Anyway, that's my little tirade, and I guess it got me a little off track. The whole point was that Joshua is not just allergic to mustard, but he's allergic to honey-mustard. Tim thought (no kidding) that he was hemorrhaging from his ears. He'd noticed some little spots on Joshua's earlobe and right inside his ear and decided to keep an eye on them to see if they got worse. Several minutes later he brought Joshua to me, brow furrowed, looking very worried. "The spots in his ear are getting worse." I inspected them closely, not sure what I'd find. To Tim's relief (and chagrin!) the spots disappeared when I licked my finger and rubbed on them. My pronouncement? Jelly from the uneaten lunch sandwich. I'm not sure how they actually got worse, but to a concerned daddy, I guess things like that grow.
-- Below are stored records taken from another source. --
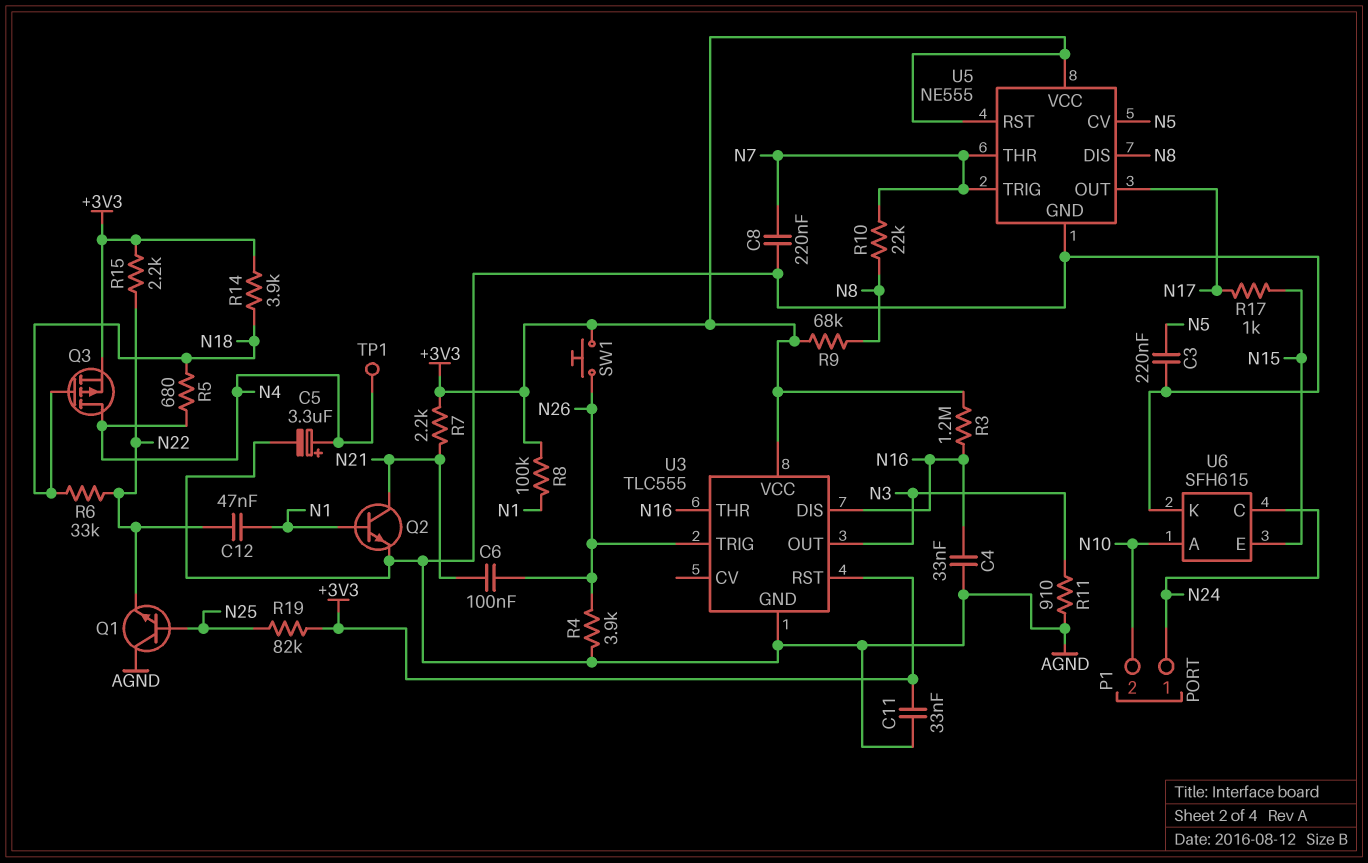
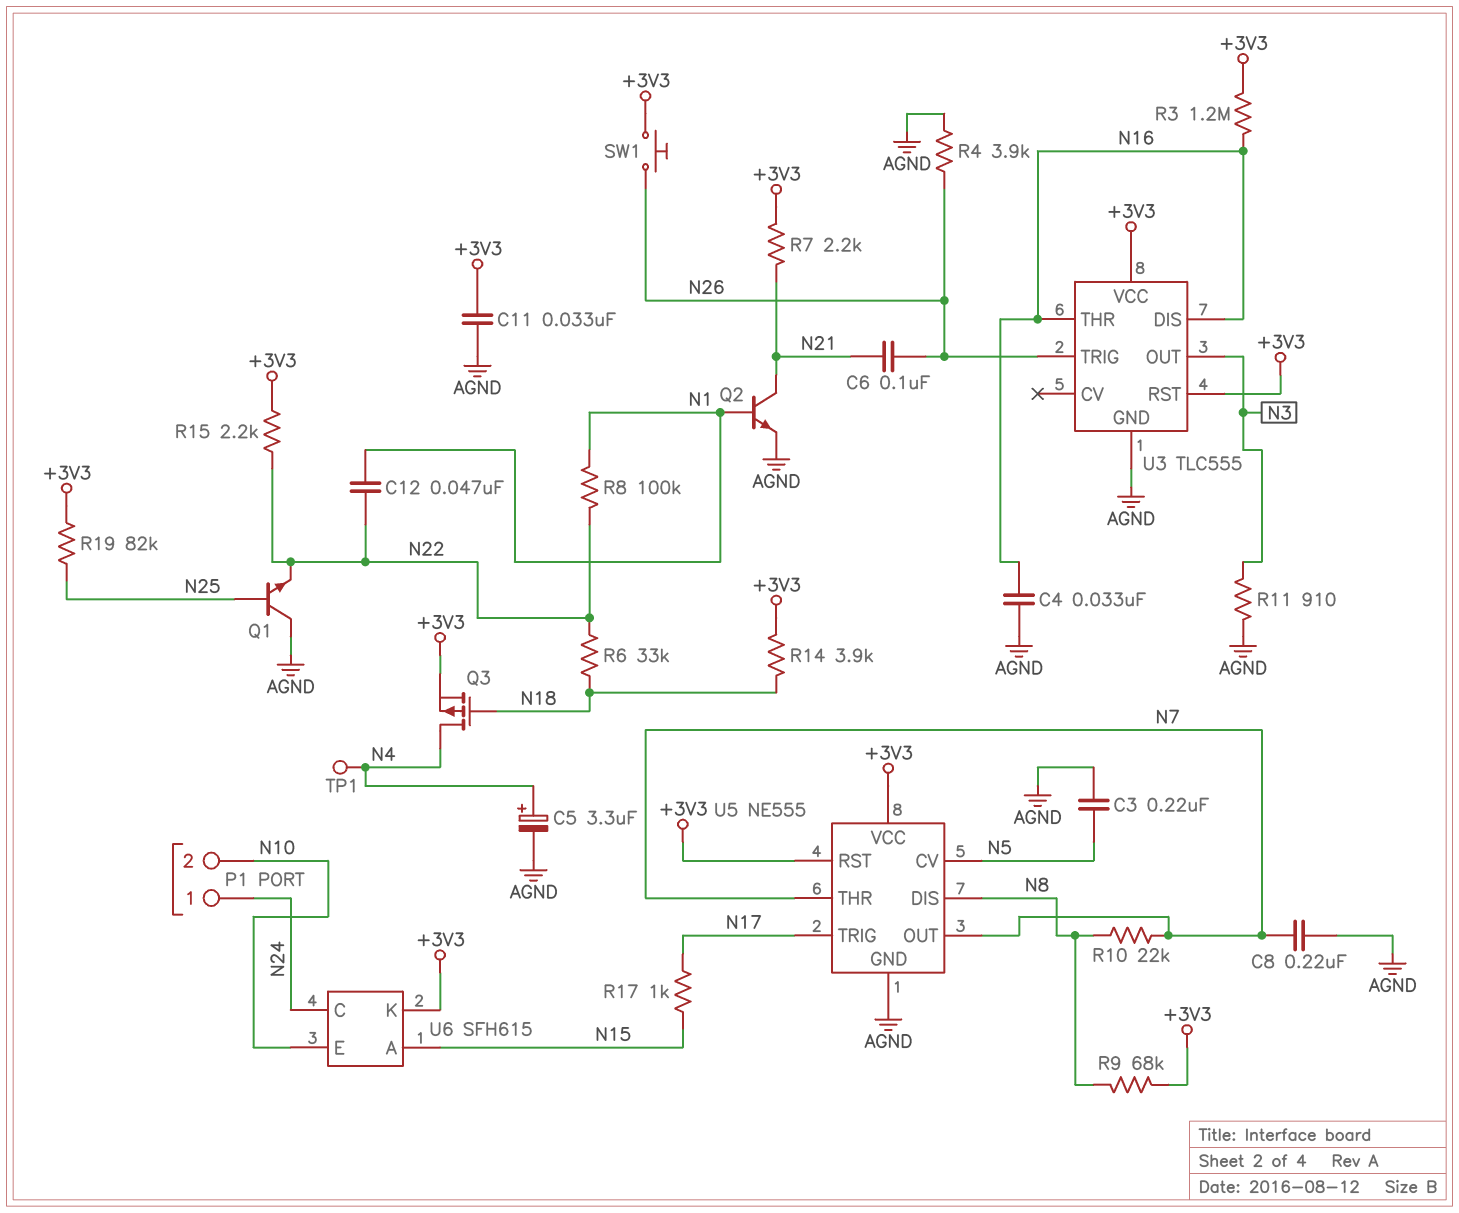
R5: 680 (N4, N18) -> none
R8: 100k (+3V3, N1) -> 100k (N1, N22)
U5 pin OUT: N17 -> N7
U5 pin TRIG: N7 -> N17
U6 pin A: N10 -> N15
U6 pin E: N15 -> N10
U6 pin K: AGND -> +3V3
So day by day our lives change, and the under-the-surface changes that you don't really notice at first add up to seem like such a big deal. Is this what makes parents want to have another baby? Believe me, I'm not there yet, but I think this is how it happens. You let your guard down, and you start to forget about all of the sleepless nights and spit-up caked clothes. You're walking down the aisle of Wal-Mart and notice how cute those teeny tiny baby clothes are, and my, but aren't they tiny? You reminisce about just how adorable those chunky baby legs and cheeks were, and everything becomes romanticized. You forget about the days of walking around like a zombie, being peed and pooped and sucked upon. The memories of trying to stand and nurse a newborn in the middle of the kitchen just to be able to stuff something resembling nourishment (cheese and Twinkies and isn't there any CHOCOLATE anywhere??) into your face seem obscured by the scrapbooks full of first birthday pictures and smiley mischievous pictures and the breathtaking coming-home-from-the-hospital pictures. Yes, I think that really is how it happens, and even though we aren't there yet, I can see us creeping up on it - one teensy watch-wearing step at a time.